6 Several States’ speedy-trial statutes expressly exclude from computation of the time limit continuances and delays caused by the defendant or defense counsel. See, e.g., Cal. Penal Code Ann. §1381 (West 2000); Ill. Comp. Stat., ch. 725, §5/103–5(f) (2006); N. Y. Crim. Proc. Law Ann. §30.30(4) (West Supp. 2009); Alaska Rule Crim. Proc. 45(d) (1993); Ark. Rule Crim. Proc. 28.3 (2006); Ind. Rule Crim. Proc. 4(A) (2009). See also Brief for National Governors Association et al. as Amici Curiae 17–18, and n. 12.
7 A public defender may act for the State, however, “when making hiring and firing decisions on behalf of the State,” and “while performing certain administrative and possibly investigative functions.” Polk County v. Dodson, 454 U. S. 312, 325 (1981) .
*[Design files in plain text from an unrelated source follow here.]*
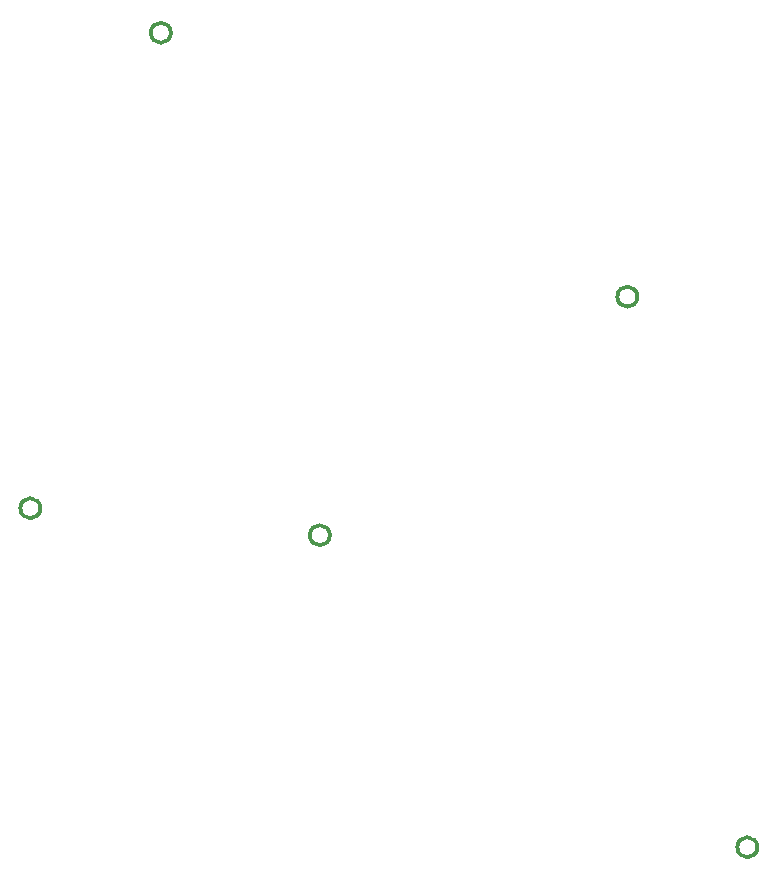
<source format=gbo>
G04*
G04 #@! TF.GenerationSoftware,Altium Limited,Altium Designer,23.7.1 (13)*
G04*
G04 Layer_Color=32896*
%FSLAX44Y44*%
%MOMM*%
G71*
G04*
G04 #@! TF.SameCoordinates,D80BC081-2A64-476D-8097-51FF93FC0A54*
G04*
G04*
G04 #@! TF.FilePolarity,Positive*
G04*
G01*
G75*
%ADD10C,0.3000*%
D10*
X915280Y599440D02*
G03*
X915280Y599440I-8500J0D01*
G01*
X1522340Y312420D02*
G03*
X1522340Y312420I-8500J0D01*
G01*
X1420740Y778510D02*
G03*
X1420740Y778510I-8500J0D01*
G01*
X1025770Y1002030D02*
G03*
X1025770Y1002030I-8500J0D01*
G01*
X1160390Y576580D02*
G03*
X1160390Y576580I-8500J0D01*
G01*
M02*

</source>
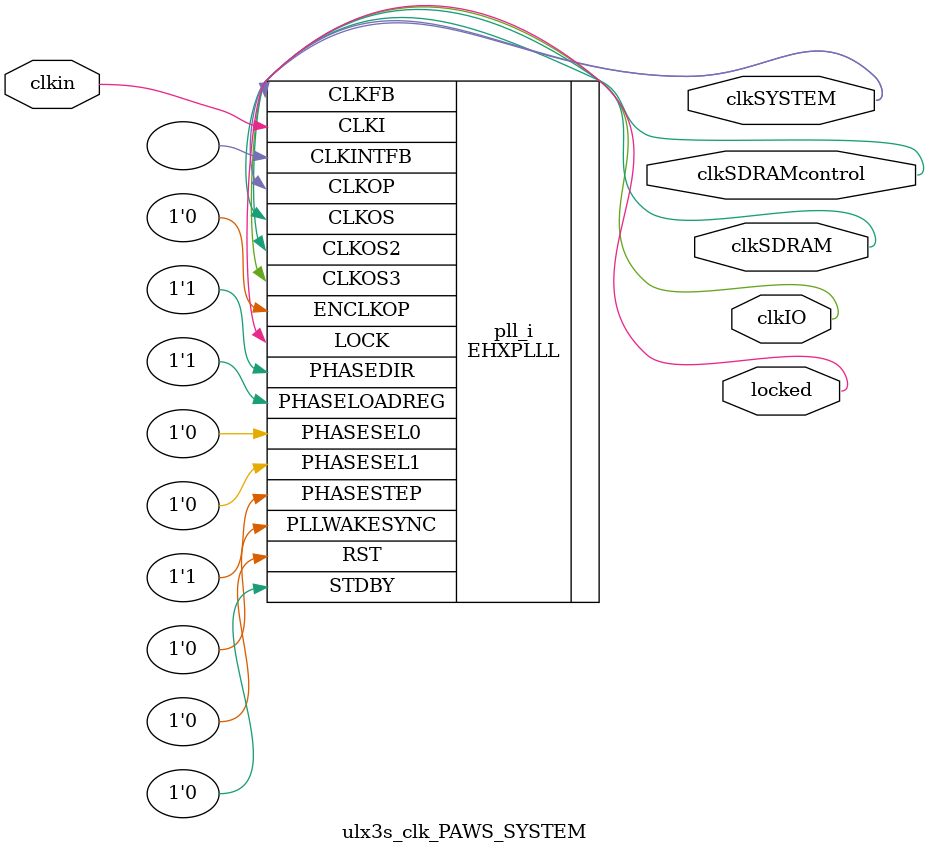
<source format=v>
module ulx3s_clk_PAWS_SYSTEM
(
    input clkin,                // 25 MHz, 0 deg
    output  clkSYSTEM,          // 50 MHz, 0 deg        // SYSTEM CLOCK, memory
    output  clkIO,              // 50 MHz, 0 deg        // SYSTEM CLOCK - I/O
    output  clkSDRAM,           // 150 MHz, 0 deg       // SDRAM
    output  clkSDRAMcontrol,    // 150 MHz, 180 deg     // SDRAM controller
    output  locked
);
(* FREQUENCY_PIN_CLKI="25" *)
(* FREQUENCY_PIN_CLKOP="50" *)
(* FREQUENCY_PIN_CLKOS="25" *)
(* FREQUENCY_PIN_CLKOS2="50" *)
(* FREQUENCY_PIN_CLKOS3="50" *)
(* ICP_CURRENT="12" *) (* LPF_RESISTOR="8" *) (* MFG_ENABLE_FILTEROPAMP="1" *) (* MFG_GMCREF_SEL="2" *)
EHXPLLL #(
        .PLLRST_ENA("DISABLED"),
        .INTFB_WAKE("DISABLED"),
        .STDBY_ENABLE("DISABLED"),
        .DPHASE_SOURCE("DISABLED"),
        .OUTDIVIDER_MUXA("DIVA"),
        .OUTDIVIDER_MUXB("DIVB"),
        .OUTDIVIDER_MUXC("DIVC"),
        .OUTDIVIDER_MUXD("DIVD"),
        .CLKI_DIV(1),
        .CLKOP_ENABLE("ENABLED"),
        .CLKOP_DIV(12),
        .CLKOP_CPHASE(5),
        .CLKOP_FPHASE(0),
        .CLKOS_ENABLE("ENABLED"),
        .CLKOS_DIV(4),
        .CLKOS_CPHASE(5),
        .CLKOS_FPHASE(0),
        .CLKOS2_ENABLE("ENABLED"),
        .CLKOS2_DIV(4),
        .CLKOS2_CPHASE(11),
        .CLKOS2_FPHASE(0),
        .CLKOS3_ENABLE("ENABLED"),
        .CLKOS3_DIV(12),
        .CLKOS3_CPHASE(5),
        .CLKOS3_FPHASE(0),

        .FEEDBK_PATH("CLKOP"),
        .CLKFB_DIV(2)
    ) pll_i (
        .RST(1'b0),
        .STDBY(1'b0),
        .CLKI(clkin),
        .CLKOP(clkSYSTEM),
        .CLKOS(clkSDRAMcontrol),
        .CLKOS2(clkSDRAM),
        .CLKOS3(clkIO),
        .CLKFB(clkSYSTEM),
        .CLKINTFB(),
        .PHASESEL0(1'b0),
        .PHASESEL1(1'b0),
        .PHASEDIR(1'b1),
        .PHASESTEP(1'b1),
        .PHASELOADREG(1'b1),
        .PLLWAKESYNC(1'b0),
        .ENCLKOP(1'b0),
        .LOCK(locked)
	);
endmodule

</source>
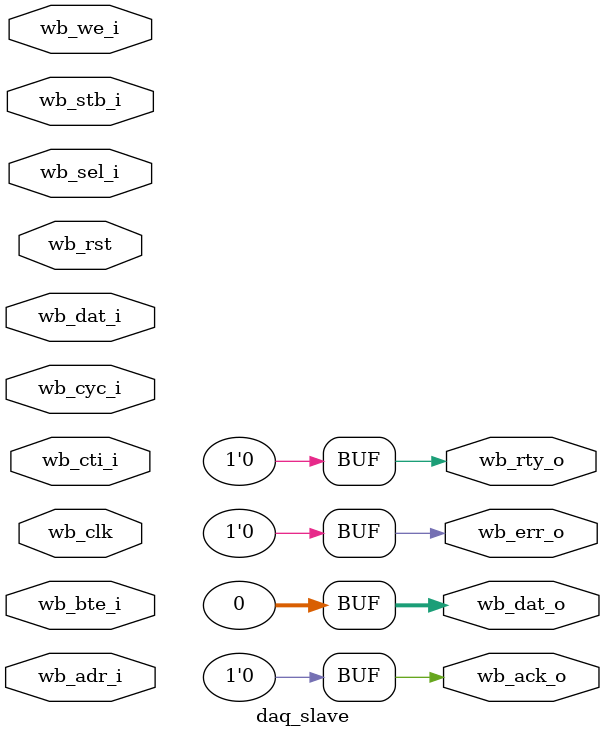
<source format=v>

module daq_slave (/*AUTOARG*/
   // Outputs
   wb_dat_o, wb_ack_o, wb_err_o, wb_rty_o,
   // Inputs
   wb_clk, wb_rst, wb_adr_i, wb_dat_i, wb_sel_i, wb_we_i, wb_cyc_i,
   wb_stb_i, wb_cti_i, wb_bte_i
   ) ;

   parameter dw = 32;
   parameter aw = 32;
   parameter DEBUG = 0;

   input wb_clk;
   input wb_rst;

   input wire [aw-1:0] wb_adr_i;
   input wire [dw-1:0] wb_dat_i;
   input wire [3:0]    wb_sel_i;
   input wire          wb_we_i ;
   input wire          wb_cyc_i;
   input wire          wb_stb_i;
   input wire [2:0]    wb_cti_i;
   input wire [1:0]    wb_bte_i;

   output reg [dw-1:0] wb_dat_o;
   output reg          wb_ack_o;
   output reg          wb_err_o;
   output reg          wb_rty_o;

   initial begin
      wb_dat_o <= 0;
      wb_ack_o <= 0;
      wb_err_o <= 0;
      wb_rty_o <= 0;
   end

endmodule // daq_slave

</source>
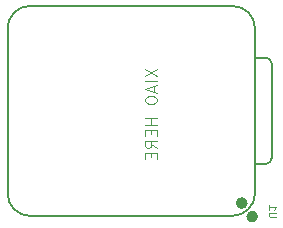
<source format=gbr>
%TF.GenerationSoftware,KiCad,Pcbnew,9.0.1*%
%TF.CreationDate,2025-05-27T18:47:11-04:00*%
%TF.ProjectId,hackpad,6861636b-7061-4642-9e6b-696361645f70,rev?*%
%TF.SameCoordinates,Original*%
%TF.FileFunction,Legend,Bot*%
%TF.FilePolarity,Positive*%
%FSLAX46Y46*%
G04 Gerber Fmt 4.6, Leading zero omitted, Abs format (unit mm)*
G04 Created by KiCad (PCBNEW 9.0.1) date 2025-05-27 18:47:11*
%MOMM*%
%LPD*%
G01*
G04 APERTURE LIST*
%ADD10C,0.100000*%
%ADD11C,0.101600*%
%ADD12C,0.127000*%
%ADD13C,0.504000*%
G04 APERTURE END LIST*
D10*
X125072419Y-60708646D02*
X126072419Y-61375312D01*
X125072419Y-61375312D02*
X126072419Y-60708646D01*
X126072419Y-61756265D02*
X125072419Y-61756265D01*
X125786704Y-62184836D02*
X125786704Y-62661026D01*
X126072419Y-62089598D02*
X125072419Y-62422931D01*
X125072419Y-62422931D02*
X126072419Y-62756264D01*
X125072419Y-63280074D02*
X125072419Y-63470550D01*
X125072419Y-63470550D02*
X125120038Y-63565788D01*
X125120038Y-63565788D02*
X125215276Y-63661026D01*
X125215276Y-63661026D02*
X125405752Y-63708645D01*
X125405752Y-63708645D02*
X125739085Y-63708645D01*
X125739085Y-63708645D02*
X125929561Y-63661026D01*
X125929561Y-63661026D02*
X126024800Y-63565788D01*
X126024800Y-63565788D02*
X126072419Y-63470550D01*
X126072419Y-63470550D02*
X126072419Y-63280074D01*
X126072419Y-63280074D02*
X126024800Y-63184836D01*
X126024800Y-63184836D02*
X125929561Y-63089598D01*
X125929561Y-63089598D02*
X125739085Y-63041979D01*
X125739085Y-63041979D02*
X125405752Y-63041979D01*
X125405752Y-63041979D02*
X125215276Y-63089598D01*
X125215276Y-63089598D02*
X125120038Y-63184836D01*
X125120038Y-63184836D02*
X125072419Y-63280074D01*
X126072419Y-64899122D02*
X125072419Y-64899122D01*
X125548609Y-64899122D02*
X125548609Y-65470550D01*
X126072419Y-65470550D02*
X125072419Y-65470550D01*
X125548609Y-65946741D02*
X125548609Y-66280074D01*
X126072419Y-66422931D02*
X126072419Y-65946741D01*
X126072419Y-65946741D02*
X125072419Y-65946741D01*
X125072419Y-65946741D02*
X125072419Y-66422931D01*
X126072419Y-67422931D02*
X125596228Y-67089598D01*
X126072419Y-66851503D02*
X125072419Y-66851503D01*
X125072419Y-66851503D02*
X125072419Y-67232455D01*
X125072419Y-67232455D02*
X125120038Y-67327693D01*
X125120038Y-67327693D02*
X125167657Y-67375312D01*
X125167657Y-67375312D02*
X125262895Y-67422931D01*
X125262895Y-67422931D02*
X125405752Y-67422931D01*
X125405752Y-67422931D02*
X125500990Y-67375312D01*
X125500990Y-67375312D02*
X125548609Y-67327693D01*
X125548609Y-67327693D02*
X125596228Y-67232455D01*
X125596228Y-67232455D02*
X125596228Y-66851503D01*
X125548609Y-67851503D02*
X125548609Y-68184836D01*
X126072419Y-68327693D02*
X126072419Y-67851503D01*
X126072419Y-67851503D02*
X125072419Y-67851503D01*
X125072419Y-67851503D02*
X125072419Y-68327693D01*
D11*
X136171520Y-73277559D02*
X135657473Y-73277559D01*
X135657473Y-73277559D02*
X135596997Y-73247321D01*
X135596997Y-73247321D02*
X135566759Y-73217083D01*
X135566759Y-73217083D02*
X135536520Y-73156607D01*
X135536520Y-73156607D02*
X135536520Y-73035654D01*
X135536520Y-73035654D02*
X135566759Y-72975178D01*
X135566759Y-72975178D02*
X135596997Y-72944940D01*
X135596997Y-72944940D02*
X135657473Y-72914702D01*
X135657473Y-72914702D02*
X136171520Y-72914702D01*
X135536520Y-72279702D02*
X135536520Y-72642559D01*
X135536520Y-72461131D02*
X136171520Y-72461131D01*
X136171520Y-72461131D02*
X136080806Y-72521607D01*
X136080806Y-72521607D02*
X136020330Y-72582083D01*
X136020330Y-72582083D02*
X135990092Y-72642559D01*
D12*
%TO.C,U1*%
X113411000Y-71278750D02*
X113411000Y-57308750D01*
X115316000Y-55403750D02*
X132461000Y-55403750D01*
X115316000Y-73183750D02*
X132461000Y-73183750D01*
D10*
X134366000Y-57308750D02*
X134366000Y-71278750D01*
D12*
X134366000Y-57308750D02*
X134366000Y-71278750D01*
X134366000Y-68788750D02*
X135276272Y-68785022D01*
X135276000Y-59789750D02*
X134366000Y-59789750D01*
X135776000Y-68285022D02*
X135776000Y-60289750D01*
X113411000Y-57308750D02*
G75*
G02*
X115316000Y-55403750I1905000J0D01*
G01*
X115316000Y-73183750D02*
G75*
G02*
X113411000Y-71278750I1J1905001D01*
G01*
X132461000Y-55403750D02*
G75*
G02*
X134366000Y-57308750I0J-1905000D01*
G01*
X134366000Y-71278750D02*
G75*
G02*
X132461000Y-73183750I-1905001J1D01*
G01*
X135276000Y-59789750D02*
G75*
G02*
X135776000Y-60289750I0J-500000D01*
G01*
X135776000Y-68285022D02*
G75*
G02*
X135276272Y-68785023I-500019J18D01*
G01*
D13*
X133497000Y-72100750D02*
G75*
G02*
X132993000Y-72100750I-252000J0D01*
G01*
X132993000Y-72100750D02*
G75*
G02*
X133497000Y-72100750I252000J0D01*
G01*
X134377000Y-73243750D02*
G75*
G02*
X133873000Y-73243750I-252000J0D01*
G01*
X133873000Y-73243750D02*
G75*
G02*
X134377000Y-73243750I252000J0D01*
G01*
%TD*%
M02*

</source>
8 The State conceded before the Vermont Supreme Court that the period of Sleigh’s representation—along with a six-month period of no representation—was properly attributed to the State. 955 A. 2d 1108, 1120–1121 (2008). The State sought to avoid its concession at oral argument before this Court, but in the alternative, noted that the period of Sleigh’s representation “is really inconsequential.” Tr. of Oral Arg. 5–6. We agree that in light of the three-year delay caused mostly by Brillon, the attribution of Sleigh’s three-month representation does not tip the balance for either side.
9 Brillon lacked counsel for some six months. In light of his own role in the initial periods of delay, however, this six-month period, even if attributed to the State, does not establish a speedy-trial violation.